Artigo Revisado por pares

A randomized, placebo-controlled, phase I/II study of tivantinib (ARQ 197) in combination with cetuximab and irinotecan in patients (pts) with KRAS wild-type (WT) metastatic colorectal cancer (CRC) who had received previous front-line systemic therapy.
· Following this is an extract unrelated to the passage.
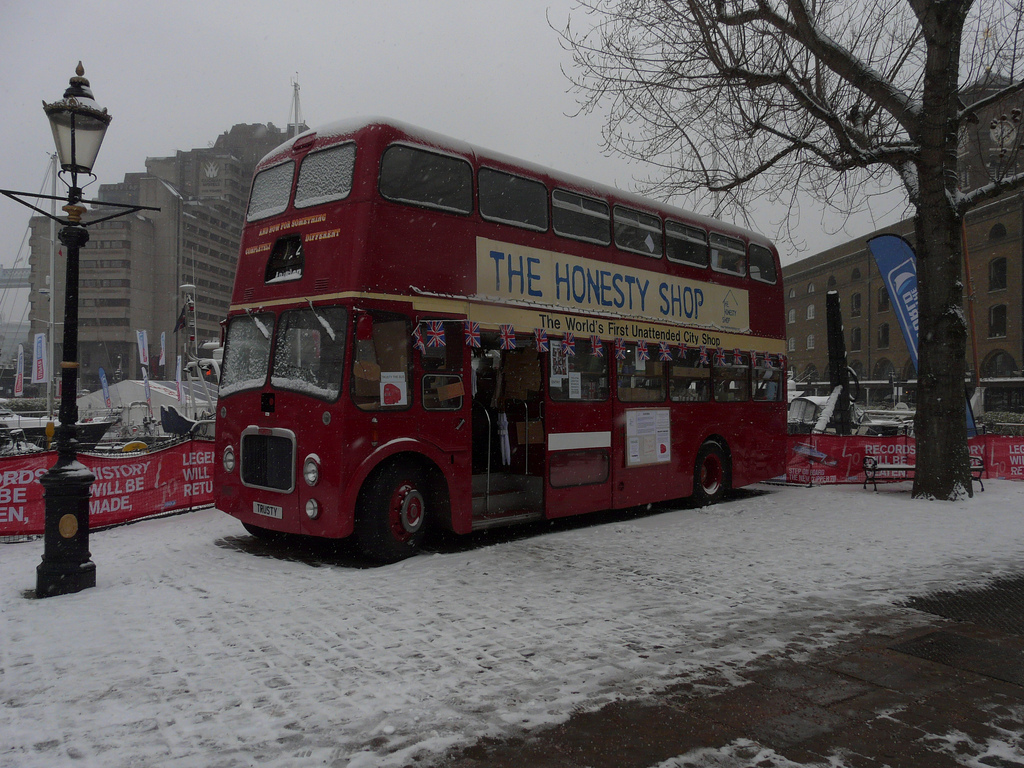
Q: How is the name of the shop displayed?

2013; Lippincott Williams & Wilkins; Volume: 31; Issue: 15_suppl Linguagem: Inglês

10.1200/jco.2013.31.15_suppl.3508

ISSN

1527-7755

Autores

Cathy Eng, Lowell L. Hart, A. Severtsev, Oleg Gladkov, Lothar Mueller, М. В. Копп, Vladimir Vladimirov, Robert M. Langdon, Б. Н. Котив, Sandro Barni, Ching Hsu, Ellen Bolotin, Reinhard von Roemeling, Brian Schwartz, Johanna C. Bendell,

Tópico(s)

Lung Cancer Treatments and Mutations

Resumo

3508 Background: Tivantinib (ARQ 197) selectively inhibits the MET receptor tyrosine kinase, which is implicated in tumor cell migration, invasion, and metastasis. Resistance to EGFR inhibitors has been associated with activation of alternative pathways including MET. Methods: Pts with advanced KRAS WT CRC that progressed on or after 1 prior line of chemotherapy and no previous treatment with an EGFR inhibitor were eligible. Pts were randomized 1:1 to receive cetuximab (500 mg/m 2 ) and irinotecan (180 mg/m 2 ) on days 1 and 15 every 28 days, plus oral tivantinib (360 mg twice daily [BID]) or placebo. The primary endpoint was progression-free survival (PFS); additional endpoints include safety, objective response rate, overall survival (OS) and exploratory biomarker analyses. Results: Between Jul 2010 and Feb 2012, 122 pts were randomized; 117 pts were eligible for analysis (60 tivantinib, 57 placebo). Mean age was 57 years (range, 27-79 years); ECOG PS 0/1 55%/45%; and 81% received prior oxaliplatin. Median PFS was 8.3 months in the tivantinib arm vs 7.3 months in the placebo arm (hazard ratio [HR] = 0.85; 95% CI, 0.55-1.33; P = 0.38). Objective response rate (95% CI) was 45% (33%-58%) in the tivantinib arm and 33% (23%-46%) in the placebo arm. Median OS has not yet been reached but is trending in favor of tivantinib vs placebo (HR = 0.67). Among pts with prior oxaliplatin therapy, median PFS was 8.4 months for tivantinib and 7.2 months for placebo (HR = 0.67; 95% CI, 0.44-1.00; P= 0.1). The most common grade 3/4 adverse events (≥ 10%) were neutropenia, diarrhea, and nausea. Correlation of clinical outcomes with additional factors including mutation status and immunohistochemical analysis of tumor MET expression will be presented. Conclusions: Outcomes in this trial trended towards improvement with tivantinib (360 mg BID) plus cetuximab and irinotecan, particularly in the subgroup who had previous oxaliplatin. Further studies are needed to identify the CRC population most likely to benefit from addition of tivantinib to standard therapy. Clinical trial information: NCT01075048.